» **Written task**: All records are to be transcribed in full; any pictures among them are to be skipped.

Collected data:
※ ※ ※
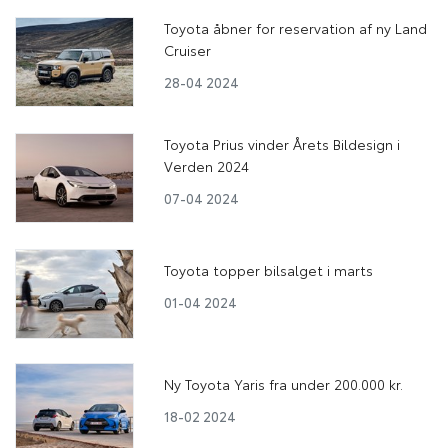
Toyota åbner for reservation af ny Land
Cruiser
28-04 2024
Toyota Prius vinder Årets Bildesign i
Verden 2024
07-04 2024
Toyota topper bilsalget i marts
01-04 2024
Ny Toyota Yaris fra under 200.000 kr.
18-02 2024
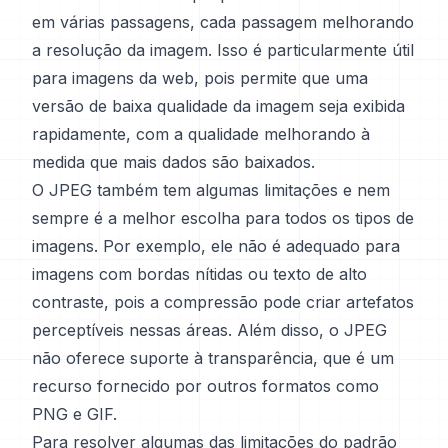
em várias passagens, cada passagem melhorando
a resolução da imagem. Isso é particularmente útil
para imagens da web, pois permite que uma
versão de baixa qualidade da imagem seja exibida
rapidamente, com a qualidade melhorando à
medida que mais dados são baixados.
O JPEG também tem algumas limitações e nem
sempre é a melhor escolha para todos os tipos de
imagens. Por exemplo, ele não é adequado para
imagens com bordas nítidas ou texto de alto
contraste, pois a compressão pode criar artefatos
perceptíveis nessas áreas. Além disso, o JPEG
não oferece suporte à transparência, que é um
recurso fornecido por outros formatos como
PNG e GIF.
Para resolver algumas das limitações do padrão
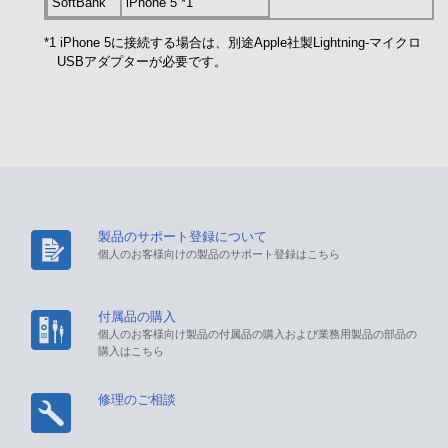
SoftBank
iPhone 5 *1
*1 iPhone 5に接続する場合は、別途Apple社製Lightning-マイクロ
USBアダプターが必要です。
製品のサポート登録について
個人のお客様向けの製品のサポート登録はこちら
付属品の購入
個人のお客様向け製品の付属品の購入および業務用製品の部品の
購入はこちら
修理のご相談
※ ※ ※
» **Answer to this problem**:
Toyota åbner for reservation af ny Land
Cruiser
28-04 2024
Toyota Prius vinder Årets Bildesign i
Verden 2024
07-04 2024
Toyota topper bilsalget i marts
01-04 2024
Ny Toyota Yaris fra under 200.000 kr.
18-02 2024
em várias passagens, cada passagem melhorando
a resolução da imagem. Isso é particularmente útil
para imagens da web, pois permite que uma
versão de baixa qualidade da imagem seja exibida
rapidamente, com a qualidade melhorando à
medida que mais dados são baixados.
O JPEG também tem algumas limitações e nem
sempre é a melhor escolha para todos os tipos de
imagens. Por exemplo, ele não é adequado para
imagens com bordas nítidas ou texto de alto
contraste, pois a compressão pode criar artefatos
perceptíveis nessas áreas. Além disso, o JPEG
não oferece suporte à transparência, que é um
recurso fornecido por outros formatos como
PNG e GIF.
Para resolver algumas das limitações do padrão
SoftBank
iPhone 5 *1
*1 iPhone 5に接続する場合は、別途Apple社製Lightning-マイクロ
USBアダプターが必要です。
製品のサポート登録について
個人のお客様向けの製品のサポート登録はこちら
付属品の購入
個人のお客様向け製品の付属品の購入および業務用製品の部品の
購入はこちら
修理のご相談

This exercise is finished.